§ Task instructions: Rewrite the records with "Going from left to right" substituted for every "Reading left to right", changing nothing else, and omit the pictures.
***** Exercise inputs
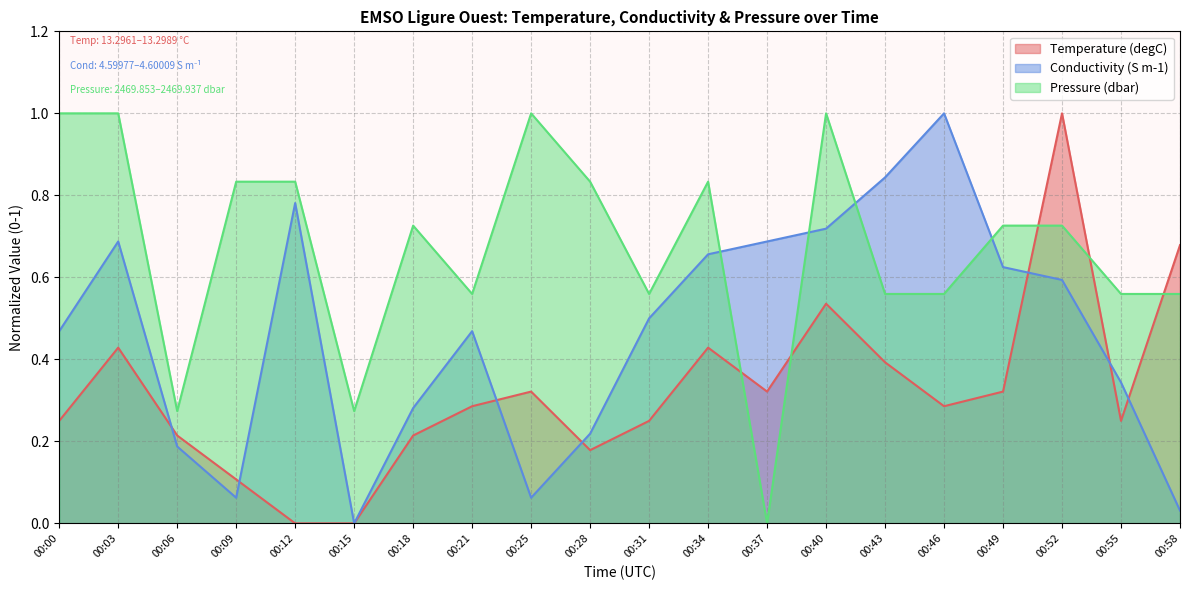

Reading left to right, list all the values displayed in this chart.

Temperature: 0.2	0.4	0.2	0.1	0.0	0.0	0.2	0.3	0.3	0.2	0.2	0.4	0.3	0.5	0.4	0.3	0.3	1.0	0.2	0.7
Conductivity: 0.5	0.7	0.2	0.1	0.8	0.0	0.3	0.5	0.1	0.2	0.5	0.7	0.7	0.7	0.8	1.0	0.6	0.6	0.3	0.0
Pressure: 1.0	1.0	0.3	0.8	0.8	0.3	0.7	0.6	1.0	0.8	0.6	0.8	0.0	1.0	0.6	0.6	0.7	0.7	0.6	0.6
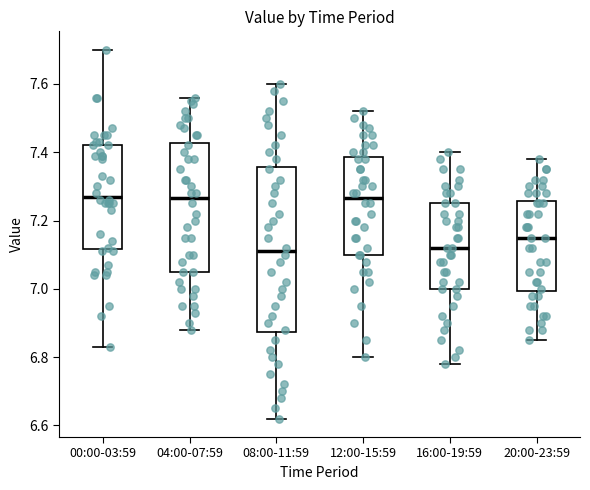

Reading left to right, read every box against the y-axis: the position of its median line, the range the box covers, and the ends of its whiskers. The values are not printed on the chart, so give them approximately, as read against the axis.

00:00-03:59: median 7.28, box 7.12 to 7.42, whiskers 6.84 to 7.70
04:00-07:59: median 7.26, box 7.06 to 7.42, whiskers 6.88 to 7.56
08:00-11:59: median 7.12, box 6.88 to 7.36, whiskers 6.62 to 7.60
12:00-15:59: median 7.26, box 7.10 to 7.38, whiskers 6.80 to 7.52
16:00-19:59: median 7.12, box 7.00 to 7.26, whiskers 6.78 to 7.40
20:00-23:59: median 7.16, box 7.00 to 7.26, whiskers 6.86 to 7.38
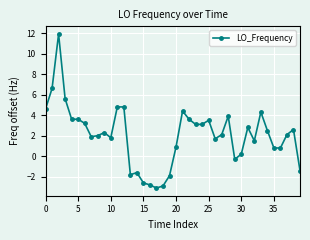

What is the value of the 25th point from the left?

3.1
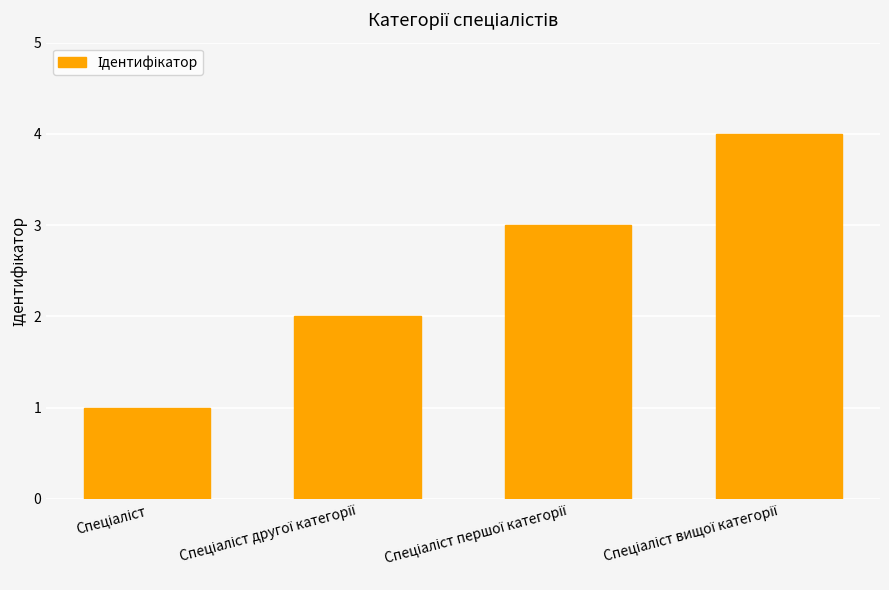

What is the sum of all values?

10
**********
§ Exercise solution:
Going from left to right, list all the values displayed in this chart.

Temperature: 0.2	0.4	0.2	0.1	0.0	0.0	0.2	0.3	0.3	0.2	0.2	0.4	0.3	0.5	0.4	0.3	0.3	1.0	0.2	0.7
Conductivity: 0.5	0.7	0.2	0.1	0.8	0.0	0.3	0.5	0.1	0.2	0.5	0.7	0.7	0.7	0.8	1.0	0.6	0.6	0.3	0.0
Pressure: 1.0	1.0	0.3	0.8	0.8	0.3	0.7	0.6	1.0	0.8	0.6	0.8	0.0	1.0	0.6	0.6	0.7	0.7	0.6	0.6

Going from left to right, read every box against the y-axis: the position of its median line, the range the box covers, and the ends of its whiskers. The values are not printed on the chart, so give them approximately, as read against the axis.

00:00-03:59: median 7.28, box 7.12 to 7.42, whiskers 6.84 to 7.70
04:00-07:59: median 7.26, box 7.06 to 7.42, whiskers 6.88 to 7.56
08:00-11:59: median 7.12, box 6.88 to 7.36, whiskers 6.62 to 7.60
12:00-15:59: median 7.26, box 7.10 to 7.38, whiskers 6.80 to 7.52
16:00-19:59: median 7.12, box 7.00 to 7.26, whiskers 6.78 to 7.40
20:00-23:59: median 7.16, box 7.00 to 7.26, whiskers 6.86 to 7.38

What is the value of the 25th point from the left?

3.1

What is the sum of all values?

10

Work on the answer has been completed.